- North American box art
- Developer: Torus Games
- Publisher: BAM! Entertainment
- Platform: Game Boy Advance
- Release: NA: February 28, 2005; EU: March 2005;
- Genre: First-person shooter
- Modes: Single-player, multiplayer

= Ice Nine (video game) =

2005 video game

Ice Nine is a first-person shooter video game for the Game Boy Advance. It was one of the final first-person shooters on the console. It was originally going to be a tie-in with the film The Recruit. However, this fell through, but the plot remains unchanged. There was also a planned PlayStation 2 version, but it was canceled at some point in development.

== Plot ==

The player prepares to shoot an enemy. Ice Nine features 3D graphics, unusual for the console.

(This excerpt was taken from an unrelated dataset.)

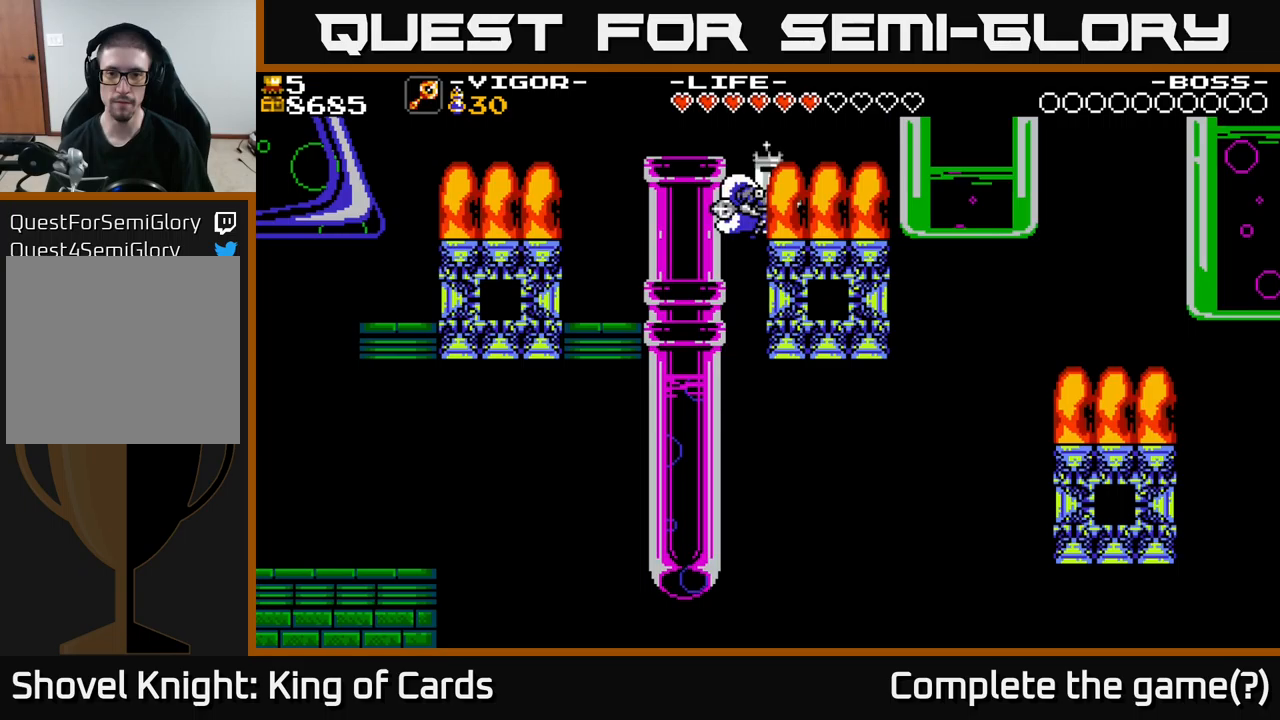
{"buttons": ["A", "DPAD_RIGHT"], "right_stick": "center", "events": [[500, "A", "down"]]}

The plot of Ice Nine is similar to the film The Recruit on which it was previously based. The player takes control of the recruit Tom Carter on a mission to stop an evil plot to steal the computer virus "Ice Nine". Over the course of the game, Carter unravels a conspiracy within the CIA.

== Development ==
Ice Nine was intended to be a tie-in for The Recruit, but the movie's commercial failure forced the game to change its title.

== Reception ==
Ice Nine was met with mediocre reviews. It was praised for its above-average graphics and music, but criticized for its boring level design in comparison with earlier shooters such as Ecks vs. Sever. It has a 44% overall average on GameRankings.